In the records below, find the line with "Strand eller hele Greve kommune" and the line with "Zhejiang Mingdi Extrusion"; return exactly those lines and every line between them.

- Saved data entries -
-- Opening Marker --
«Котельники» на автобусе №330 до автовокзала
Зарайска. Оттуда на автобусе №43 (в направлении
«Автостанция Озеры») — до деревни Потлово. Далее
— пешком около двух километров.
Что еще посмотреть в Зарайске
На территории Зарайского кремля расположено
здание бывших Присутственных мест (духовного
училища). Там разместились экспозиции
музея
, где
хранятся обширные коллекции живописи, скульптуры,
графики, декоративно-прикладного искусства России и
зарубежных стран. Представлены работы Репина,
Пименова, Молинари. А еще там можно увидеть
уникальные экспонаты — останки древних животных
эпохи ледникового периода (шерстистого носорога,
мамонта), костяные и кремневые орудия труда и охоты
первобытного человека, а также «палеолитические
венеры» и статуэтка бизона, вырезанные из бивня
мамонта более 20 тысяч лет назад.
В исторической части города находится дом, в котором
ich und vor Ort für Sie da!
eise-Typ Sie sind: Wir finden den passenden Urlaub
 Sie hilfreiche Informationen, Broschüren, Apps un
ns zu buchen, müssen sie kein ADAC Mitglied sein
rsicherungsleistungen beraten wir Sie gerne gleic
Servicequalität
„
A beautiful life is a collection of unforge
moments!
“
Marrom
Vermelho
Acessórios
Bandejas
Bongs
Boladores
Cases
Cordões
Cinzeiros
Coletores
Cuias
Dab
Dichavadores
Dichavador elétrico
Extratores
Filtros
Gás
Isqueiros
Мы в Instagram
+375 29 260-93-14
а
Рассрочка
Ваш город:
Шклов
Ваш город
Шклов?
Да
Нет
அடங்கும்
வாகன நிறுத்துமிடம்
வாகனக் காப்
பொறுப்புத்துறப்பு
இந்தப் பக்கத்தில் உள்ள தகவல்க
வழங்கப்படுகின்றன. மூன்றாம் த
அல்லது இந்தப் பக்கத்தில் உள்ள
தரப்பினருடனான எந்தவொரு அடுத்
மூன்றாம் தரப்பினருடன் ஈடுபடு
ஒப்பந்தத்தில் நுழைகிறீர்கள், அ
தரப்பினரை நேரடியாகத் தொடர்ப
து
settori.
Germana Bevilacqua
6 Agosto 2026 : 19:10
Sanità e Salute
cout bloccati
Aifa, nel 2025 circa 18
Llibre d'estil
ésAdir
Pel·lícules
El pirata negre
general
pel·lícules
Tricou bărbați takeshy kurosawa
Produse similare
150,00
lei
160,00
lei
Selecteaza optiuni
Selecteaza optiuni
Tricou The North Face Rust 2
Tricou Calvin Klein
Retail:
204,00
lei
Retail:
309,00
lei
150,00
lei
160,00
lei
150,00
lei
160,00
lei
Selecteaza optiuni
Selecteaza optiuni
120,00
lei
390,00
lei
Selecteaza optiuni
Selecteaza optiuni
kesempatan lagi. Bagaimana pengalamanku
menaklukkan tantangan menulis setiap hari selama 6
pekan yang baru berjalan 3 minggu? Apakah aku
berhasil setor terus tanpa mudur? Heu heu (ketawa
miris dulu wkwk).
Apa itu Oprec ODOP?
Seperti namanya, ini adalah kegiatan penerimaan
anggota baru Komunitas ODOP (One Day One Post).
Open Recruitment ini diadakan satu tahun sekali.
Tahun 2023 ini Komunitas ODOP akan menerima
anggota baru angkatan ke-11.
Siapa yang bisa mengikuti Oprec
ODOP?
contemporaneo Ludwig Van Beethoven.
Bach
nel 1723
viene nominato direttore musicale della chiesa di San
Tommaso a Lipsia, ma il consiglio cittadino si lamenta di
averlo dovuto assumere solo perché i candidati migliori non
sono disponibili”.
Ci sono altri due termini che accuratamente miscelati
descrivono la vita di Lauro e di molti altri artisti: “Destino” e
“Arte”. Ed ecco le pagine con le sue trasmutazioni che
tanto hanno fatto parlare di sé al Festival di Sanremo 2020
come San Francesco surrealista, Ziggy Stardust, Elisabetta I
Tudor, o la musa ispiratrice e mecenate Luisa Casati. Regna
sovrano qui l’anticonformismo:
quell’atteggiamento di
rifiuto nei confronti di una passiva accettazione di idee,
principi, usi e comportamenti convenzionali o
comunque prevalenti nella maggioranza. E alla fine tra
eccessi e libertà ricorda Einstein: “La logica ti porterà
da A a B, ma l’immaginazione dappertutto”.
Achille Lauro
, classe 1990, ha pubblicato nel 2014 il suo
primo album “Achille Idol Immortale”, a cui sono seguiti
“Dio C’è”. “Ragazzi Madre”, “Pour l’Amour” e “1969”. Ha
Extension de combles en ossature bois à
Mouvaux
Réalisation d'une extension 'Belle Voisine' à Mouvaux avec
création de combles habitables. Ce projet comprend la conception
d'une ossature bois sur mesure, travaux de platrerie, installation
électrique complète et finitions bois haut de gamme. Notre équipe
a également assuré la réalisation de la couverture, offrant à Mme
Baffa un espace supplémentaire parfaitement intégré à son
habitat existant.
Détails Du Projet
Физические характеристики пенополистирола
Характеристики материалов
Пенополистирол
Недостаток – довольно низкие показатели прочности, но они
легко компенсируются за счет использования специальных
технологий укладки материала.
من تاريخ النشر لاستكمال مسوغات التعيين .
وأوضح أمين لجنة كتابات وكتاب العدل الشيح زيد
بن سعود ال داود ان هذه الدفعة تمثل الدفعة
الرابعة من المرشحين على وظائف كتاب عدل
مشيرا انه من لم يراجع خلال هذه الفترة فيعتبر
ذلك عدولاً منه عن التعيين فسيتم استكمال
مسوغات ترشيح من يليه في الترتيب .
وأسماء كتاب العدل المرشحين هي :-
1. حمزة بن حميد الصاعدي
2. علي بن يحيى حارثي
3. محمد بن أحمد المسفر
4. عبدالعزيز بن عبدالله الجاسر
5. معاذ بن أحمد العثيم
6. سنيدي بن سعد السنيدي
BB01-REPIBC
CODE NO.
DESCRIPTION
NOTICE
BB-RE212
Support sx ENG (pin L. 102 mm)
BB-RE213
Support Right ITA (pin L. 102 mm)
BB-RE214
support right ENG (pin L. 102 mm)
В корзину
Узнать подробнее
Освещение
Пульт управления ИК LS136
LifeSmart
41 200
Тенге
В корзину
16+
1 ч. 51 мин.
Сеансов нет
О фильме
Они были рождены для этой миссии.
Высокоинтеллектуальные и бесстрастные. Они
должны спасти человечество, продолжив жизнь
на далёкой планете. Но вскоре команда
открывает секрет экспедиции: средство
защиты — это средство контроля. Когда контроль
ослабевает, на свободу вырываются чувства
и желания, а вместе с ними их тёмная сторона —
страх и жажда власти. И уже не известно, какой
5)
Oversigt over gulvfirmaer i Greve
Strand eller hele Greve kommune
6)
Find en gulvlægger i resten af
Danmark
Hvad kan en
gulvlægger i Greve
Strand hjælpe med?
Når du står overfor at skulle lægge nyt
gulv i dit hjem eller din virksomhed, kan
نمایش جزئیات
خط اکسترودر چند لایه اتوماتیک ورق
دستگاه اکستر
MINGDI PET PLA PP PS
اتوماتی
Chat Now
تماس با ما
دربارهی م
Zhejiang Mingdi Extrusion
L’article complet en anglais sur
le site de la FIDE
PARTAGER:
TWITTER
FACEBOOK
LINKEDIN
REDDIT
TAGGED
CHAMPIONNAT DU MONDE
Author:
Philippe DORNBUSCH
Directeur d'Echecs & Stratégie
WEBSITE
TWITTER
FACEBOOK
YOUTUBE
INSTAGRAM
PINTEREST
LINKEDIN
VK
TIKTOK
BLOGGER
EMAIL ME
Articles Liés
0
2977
-- Closing Marker --
- Completed exercise -
Strand eller hele Greve kommune
6)
Find en gulvlægger i resten af
Danmark
Hvad kan en
gulvlægger i Greve
Strand hjælpe med?
Når du står overfor at skulle lægge nyt
gulv i dit hjem eller din virksomhed, kan
نمایش جزئیات
خط اکسترودر چند لایه اتوماتیک ورق
دستگاه اکستر
MINGDI PET PLA PP PS
اتوماتی
Chat Now
تماس با ما
دربارهی م
Zhejiang Mingdi Extrusion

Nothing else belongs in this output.